━━ INPUT ━━

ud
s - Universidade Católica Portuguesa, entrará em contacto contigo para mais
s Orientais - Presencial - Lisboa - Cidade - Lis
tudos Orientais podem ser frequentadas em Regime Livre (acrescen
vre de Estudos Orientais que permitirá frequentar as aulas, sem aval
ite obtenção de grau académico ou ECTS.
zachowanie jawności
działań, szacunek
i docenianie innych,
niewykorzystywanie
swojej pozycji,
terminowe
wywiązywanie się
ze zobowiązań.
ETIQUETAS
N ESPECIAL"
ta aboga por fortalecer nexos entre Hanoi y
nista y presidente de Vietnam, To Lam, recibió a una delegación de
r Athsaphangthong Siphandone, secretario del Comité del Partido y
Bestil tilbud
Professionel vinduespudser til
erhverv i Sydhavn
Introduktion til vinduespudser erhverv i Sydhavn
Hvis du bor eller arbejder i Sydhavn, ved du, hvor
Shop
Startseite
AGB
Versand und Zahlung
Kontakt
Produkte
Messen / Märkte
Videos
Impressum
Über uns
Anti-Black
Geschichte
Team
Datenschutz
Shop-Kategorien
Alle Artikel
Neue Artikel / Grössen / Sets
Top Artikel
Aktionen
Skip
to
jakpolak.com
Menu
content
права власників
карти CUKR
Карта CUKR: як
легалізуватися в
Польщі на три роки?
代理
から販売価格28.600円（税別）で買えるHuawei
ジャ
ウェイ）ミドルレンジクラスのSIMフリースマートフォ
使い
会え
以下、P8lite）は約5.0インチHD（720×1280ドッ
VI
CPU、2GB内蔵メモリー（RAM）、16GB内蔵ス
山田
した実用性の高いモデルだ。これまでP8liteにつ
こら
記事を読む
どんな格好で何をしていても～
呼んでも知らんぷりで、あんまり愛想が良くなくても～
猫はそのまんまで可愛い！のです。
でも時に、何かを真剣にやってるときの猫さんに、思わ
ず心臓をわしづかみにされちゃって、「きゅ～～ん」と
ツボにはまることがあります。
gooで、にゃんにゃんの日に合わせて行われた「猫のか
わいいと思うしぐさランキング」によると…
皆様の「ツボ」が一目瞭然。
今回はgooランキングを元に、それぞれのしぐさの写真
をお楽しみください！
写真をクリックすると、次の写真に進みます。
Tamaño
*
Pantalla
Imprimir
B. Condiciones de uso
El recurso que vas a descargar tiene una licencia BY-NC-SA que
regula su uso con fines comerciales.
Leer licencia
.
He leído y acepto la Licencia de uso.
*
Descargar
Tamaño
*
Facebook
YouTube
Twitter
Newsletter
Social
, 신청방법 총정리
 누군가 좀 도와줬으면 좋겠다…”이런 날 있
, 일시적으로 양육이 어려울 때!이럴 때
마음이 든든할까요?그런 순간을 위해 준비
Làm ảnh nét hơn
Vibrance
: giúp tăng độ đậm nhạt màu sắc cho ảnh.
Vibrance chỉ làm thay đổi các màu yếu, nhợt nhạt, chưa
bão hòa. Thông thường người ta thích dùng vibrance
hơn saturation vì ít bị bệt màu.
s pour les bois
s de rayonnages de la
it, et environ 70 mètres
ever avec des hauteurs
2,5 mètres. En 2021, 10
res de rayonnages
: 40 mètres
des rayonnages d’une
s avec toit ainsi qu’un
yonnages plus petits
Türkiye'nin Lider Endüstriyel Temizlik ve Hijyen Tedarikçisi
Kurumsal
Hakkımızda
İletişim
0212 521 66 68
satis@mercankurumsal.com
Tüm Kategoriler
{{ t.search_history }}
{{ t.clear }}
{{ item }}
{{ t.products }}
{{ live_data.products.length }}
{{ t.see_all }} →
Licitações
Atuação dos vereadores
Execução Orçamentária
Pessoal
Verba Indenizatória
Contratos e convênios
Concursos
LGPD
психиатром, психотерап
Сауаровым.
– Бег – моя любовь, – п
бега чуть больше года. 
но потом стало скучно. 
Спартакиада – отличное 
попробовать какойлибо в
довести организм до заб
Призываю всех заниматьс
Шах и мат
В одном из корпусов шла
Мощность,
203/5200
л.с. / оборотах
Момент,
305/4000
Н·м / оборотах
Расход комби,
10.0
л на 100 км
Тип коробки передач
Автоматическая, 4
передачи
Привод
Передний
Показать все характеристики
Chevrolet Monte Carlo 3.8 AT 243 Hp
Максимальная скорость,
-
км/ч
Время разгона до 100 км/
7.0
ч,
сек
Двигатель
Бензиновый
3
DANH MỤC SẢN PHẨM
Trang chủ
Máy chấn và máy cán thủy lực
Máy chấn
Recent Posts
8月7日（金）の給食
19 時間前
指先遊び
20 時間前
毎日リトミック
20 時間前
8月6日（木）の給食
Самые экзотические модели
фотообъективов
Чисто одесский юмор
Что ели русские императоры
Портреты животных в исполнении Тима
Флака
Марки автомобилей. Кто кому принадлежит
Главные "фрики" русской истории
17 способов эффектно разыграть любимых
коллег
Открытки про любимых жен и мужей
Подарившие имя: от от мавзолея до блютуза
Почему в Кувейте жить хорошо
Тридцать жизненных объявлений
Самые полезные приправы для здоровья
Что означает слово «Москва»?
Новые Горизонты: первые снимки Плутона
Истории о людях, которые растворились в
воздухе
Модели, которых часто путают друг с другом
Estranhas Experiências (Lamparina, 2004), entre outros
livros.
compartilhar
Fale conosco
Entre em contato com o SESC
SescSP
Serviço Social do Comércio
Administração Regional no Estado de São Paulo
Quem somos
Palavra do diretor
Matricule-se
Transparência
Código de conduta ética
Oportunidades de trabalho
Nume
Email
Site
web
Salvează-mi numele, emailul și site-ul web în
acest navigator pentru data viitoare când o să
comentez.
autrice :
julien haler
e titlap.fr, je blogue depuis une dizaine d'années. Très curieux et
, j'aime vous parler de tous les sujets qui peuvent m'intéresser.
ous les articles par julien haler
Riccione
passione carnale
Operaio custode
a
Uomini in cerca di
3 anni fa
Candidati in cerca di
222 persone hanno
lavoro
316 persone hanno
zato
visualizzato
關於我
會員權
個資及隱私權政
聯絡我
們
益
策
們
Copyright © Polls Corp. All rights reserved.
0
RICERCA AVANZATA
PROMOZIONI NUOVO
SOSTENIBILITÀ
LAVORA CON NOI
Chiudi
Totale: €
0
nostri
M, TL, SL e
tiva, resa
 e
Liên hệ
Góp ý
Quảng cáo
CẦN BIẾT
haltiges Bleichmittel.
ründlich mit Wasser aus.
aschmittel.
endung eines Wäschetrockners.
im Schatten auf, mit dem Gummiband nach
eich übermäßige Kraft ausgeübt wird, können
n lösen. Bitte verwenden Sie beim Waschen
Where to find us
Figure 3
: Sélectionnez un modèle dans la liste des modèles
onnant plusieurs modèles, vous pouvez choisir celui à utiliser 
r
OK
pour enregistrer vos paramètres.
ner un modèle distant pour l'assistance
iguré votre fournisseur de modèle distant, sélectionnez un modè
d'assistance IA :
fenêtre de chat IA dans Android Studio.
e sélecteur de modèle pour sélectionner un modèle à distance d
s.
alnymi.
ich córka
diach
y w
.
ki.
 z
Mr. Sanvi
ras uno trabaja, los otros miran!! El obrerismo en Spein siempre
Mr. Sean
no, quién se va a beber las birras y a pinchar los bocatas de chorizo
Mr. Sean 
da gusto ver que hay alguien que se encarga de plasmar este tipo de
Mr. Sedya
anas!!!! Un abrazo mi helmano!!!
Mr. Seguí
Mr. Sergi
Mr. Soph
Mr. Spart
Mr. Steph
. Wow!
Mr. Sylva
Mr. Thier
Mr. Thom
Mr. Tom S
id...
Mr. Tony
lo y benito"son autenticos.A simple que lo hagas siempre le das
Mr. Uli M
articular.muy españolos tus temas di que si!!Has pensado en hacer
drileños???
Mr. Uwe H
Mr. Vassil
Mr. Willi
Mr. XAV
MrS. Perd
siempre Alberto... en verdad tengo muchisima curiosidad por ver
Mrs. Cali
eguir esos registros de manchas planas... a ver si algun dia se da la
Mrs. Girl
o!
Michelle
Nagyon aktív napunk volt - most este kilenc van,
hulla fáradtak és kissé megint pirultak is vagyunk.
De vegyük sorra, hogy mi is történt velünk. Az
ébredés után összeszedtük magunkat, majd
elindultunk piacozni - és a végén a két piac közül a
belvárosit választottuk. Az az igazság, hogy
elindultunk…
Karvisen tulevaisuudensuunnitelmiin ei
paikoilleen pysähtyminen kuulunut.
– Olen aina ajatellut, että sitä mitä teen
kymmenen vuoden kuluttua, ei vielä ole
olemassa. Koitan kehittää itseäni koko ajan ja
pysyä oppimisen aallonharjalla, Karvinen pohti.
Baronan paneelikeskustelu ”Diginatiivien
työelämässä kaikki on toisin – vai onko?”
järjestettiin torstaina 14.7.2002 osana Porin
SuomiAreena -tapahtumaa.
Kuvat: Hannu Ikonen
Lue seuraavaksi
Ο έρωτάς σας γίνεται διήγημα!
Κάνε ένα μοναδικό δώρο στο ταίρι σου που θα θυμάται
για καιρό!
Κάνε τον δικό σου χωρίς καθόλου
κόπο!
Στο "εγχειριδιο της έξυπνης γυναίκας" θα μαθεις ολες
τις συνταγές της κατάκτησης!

━━━

*PROBLEM STATEMENT*: Copy the material word for word, from its first line through the line containing "Bestil tilbud", including both.

*ANSWER SECTION*:
ud
s - Universidade Católica Portuguesa, entrará em contacto contigo para mais
s Orientais - Presencial - Lisboa - Cidade - Lis
tudos Orientais podem ser frequentadas em Regime Livre (acrescen
vre de Estudos Orientais que permitirá frequentar as aulas, sem aval
ite obtenção de grau académico ou ECTS.
zachowanie jawności
działań, szacunek
i docenianie innych,
niewykorzystywanie
swojej pozycji,
terminowe
wywiązywanie się
ze zobowiązań.
ETIQUETAS
N ESPECIAL"
ta aboga por fortalecer nexos entre Hanoi y
nista y presidente de Vietnam, To Lam, recibió a una delegación de
r Athsaphangthong Siphandone, secretario del Comité del Partido y
Bestil tilbud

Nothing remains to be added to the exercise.